Раньше они приносили в жертву барана и окропляли его кровью землю вокруг камня. Но в тот год собрание созывалось часто, а найти подходящую жертву становилось все труднее, и от традиции пришлось временно отказаться.
Все как один склонили голову, обещая судить по закону. Аристид и Кимон сделали то же самое, поскольку имели полное право стоять там, как и любой свободный человек. Оглянувшись, Аристид увидел, как Ксантипп приветствует своего друга Эпикла, который привел с собой младшего сына Ксантиппа. Он также заметил, что скифы не остановили их, и нахмурился. В это самое время первые свидетели подошли к камню ораторов, нервничая, но и с гордостью.
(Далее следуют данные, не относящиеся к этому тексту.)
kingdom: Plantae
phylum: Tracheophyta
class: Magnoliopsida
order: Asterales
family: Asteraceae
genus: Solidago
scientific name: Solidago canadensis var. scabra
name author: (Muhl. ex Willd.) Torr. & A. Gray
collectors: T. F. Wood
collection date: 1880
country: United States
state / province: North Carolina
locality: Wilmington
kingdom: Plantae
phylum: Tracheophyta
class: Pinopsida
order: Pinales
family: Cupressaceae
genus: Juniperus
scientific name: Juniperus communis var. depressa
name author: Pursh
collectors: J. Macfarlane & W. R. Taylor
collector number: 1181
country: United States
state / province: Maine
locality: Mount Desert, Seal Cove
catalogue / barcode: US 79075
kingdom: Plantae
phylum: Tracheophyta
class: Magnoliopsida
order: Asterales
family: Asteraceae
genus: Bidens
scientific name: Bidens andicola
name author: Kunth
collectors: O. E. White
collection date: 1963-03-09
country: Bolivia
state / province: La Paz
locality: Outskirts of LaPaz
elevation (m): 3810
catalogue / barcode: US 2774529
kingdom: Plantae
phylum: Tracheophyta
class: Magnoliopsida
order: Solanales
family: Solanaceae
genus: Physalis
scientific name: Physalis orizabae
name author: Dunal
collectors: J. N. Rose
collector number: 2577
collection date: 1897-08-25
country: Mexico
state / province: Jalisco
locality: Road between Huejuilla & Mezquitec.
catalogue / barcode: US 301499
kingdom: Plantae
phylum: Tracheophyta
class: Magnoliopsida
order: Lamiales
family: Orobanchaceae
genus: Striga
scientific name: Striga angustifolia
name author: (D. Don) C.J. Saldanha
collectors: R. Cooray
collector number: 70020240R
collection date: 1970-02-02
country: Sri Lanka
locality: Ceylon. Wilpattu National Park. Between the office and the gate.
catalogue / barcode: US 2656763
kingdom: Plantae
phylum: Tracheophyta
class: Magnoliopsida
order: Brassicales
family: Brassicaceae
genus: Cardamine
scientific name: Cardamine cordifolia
Голосование по остракизму было предложено и отклонено в конце первого дня. Возглавили этот призыв семьи, лишившиеся богатства в доках Пирея, но им недостало сил, чтобы навязать требуемое решение. Фемистокл с облегчением кивнул. На второй день толпа выслушала свидетельства плачущих семей, чьи могильные камни он приказал использовать для сооружения Дипилонских ворот. Рук поднялось больше, но все же этого количества было мало. В третий день они услышали все подробности Саламинского сражения – от Фемистокла и многих командиров. В толпе одни приветствовали его рассказ о письмах, доставленных персидскому царю, другие кричали, что все это ложь.